Washington revealed on Thursday plans to send more than $720 million in humanitarian assistance to Syria.
Deputy Secretary of State Stephen Biegun made the announcement on Syria at an event on the sidelines of the UN General Assembly in New York. He said the money would go “both for Syrians inside the country and for those in desperate need across the region.”
He noted that the additional funds for Syria would bring total US support since the start of the crisis there to more than $12 billion.
A crackdown by Syrian President Bashar al-Assad on protesters in 2011 led to civil war, with Iran and Russia backing the regime and the US supporting the opposition. Millions have fled Syria and millions more have been internally displaced, Reuters reported.
In July, the US imposed new sanctions aimed at cutting off funds to Assad.
Syrian authorities blame Western sanctions for civilian hardship in the country, where a collapse of the currency has led to soaring prices and people struggling to afford food and basic supplies.
Meanwhile, Washington said its sanctions are not intended to harm the people and do not target humanitarian assistance.
At the same event, acting USAID Administrator John Barsa announced that nearly $152 million will be provided for Africa’s Sahel region and up to $108 million for South Sudan.

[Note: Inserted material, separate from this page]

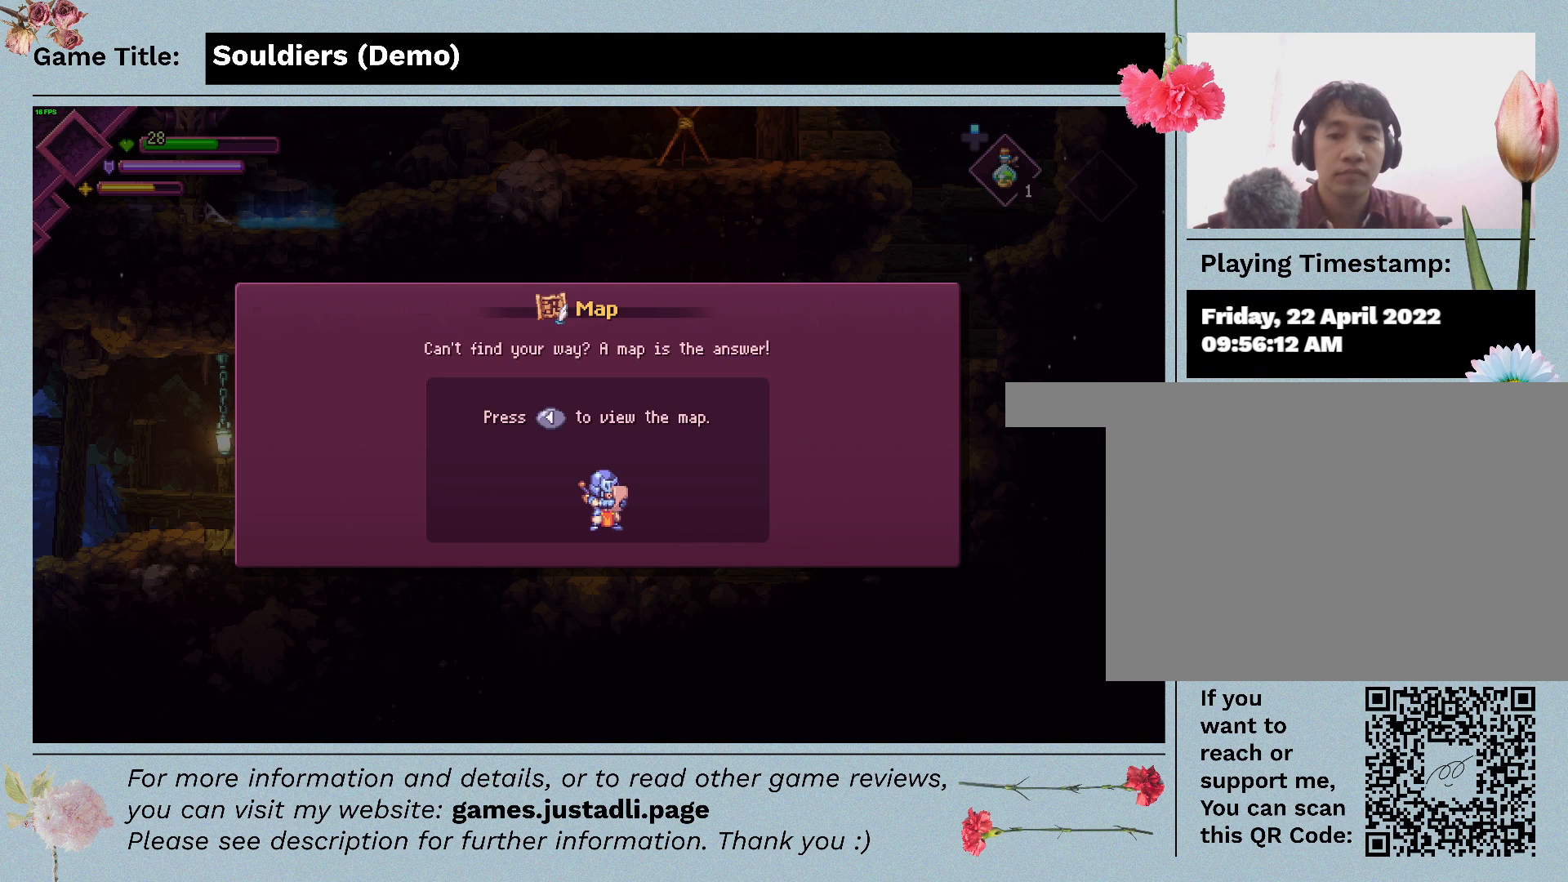
{"keys": ["escape"], "mouse": [], "events": [[100, "mouse_left", "up"], [450, "escape", "down"]]}
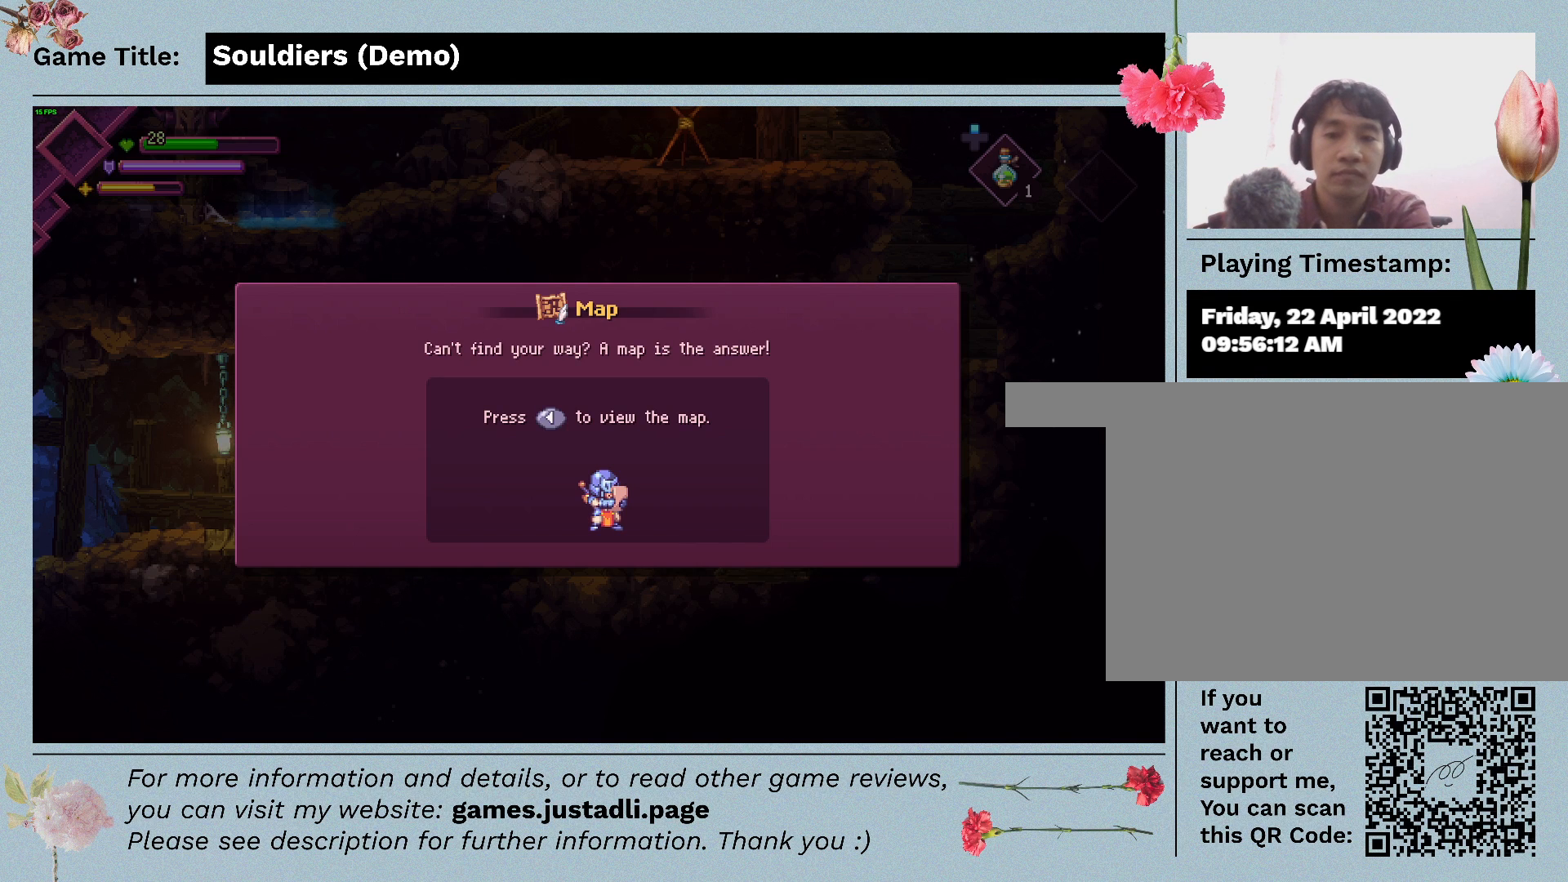
{"keys": [], "mouse": [], "events": [[333, "escape", "up"]]}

Barca also the new humanitarian assistance will reach Niger, Mali, Burkina Faso and Mauritania to help them cope with population displacements and food insecurity because of conflict in the Sahel region.
For his part, US Secretary of State Mike Pompeo said heavy rains, fighting between armed groups, food insecurity, a deteriorating economic situation and the COVID-19 pandemic had compounded an already dire humanitarian crisis in South Sudan.
He said the funds for South Sudan would go to help South Sudanese in the country and in neighboring states.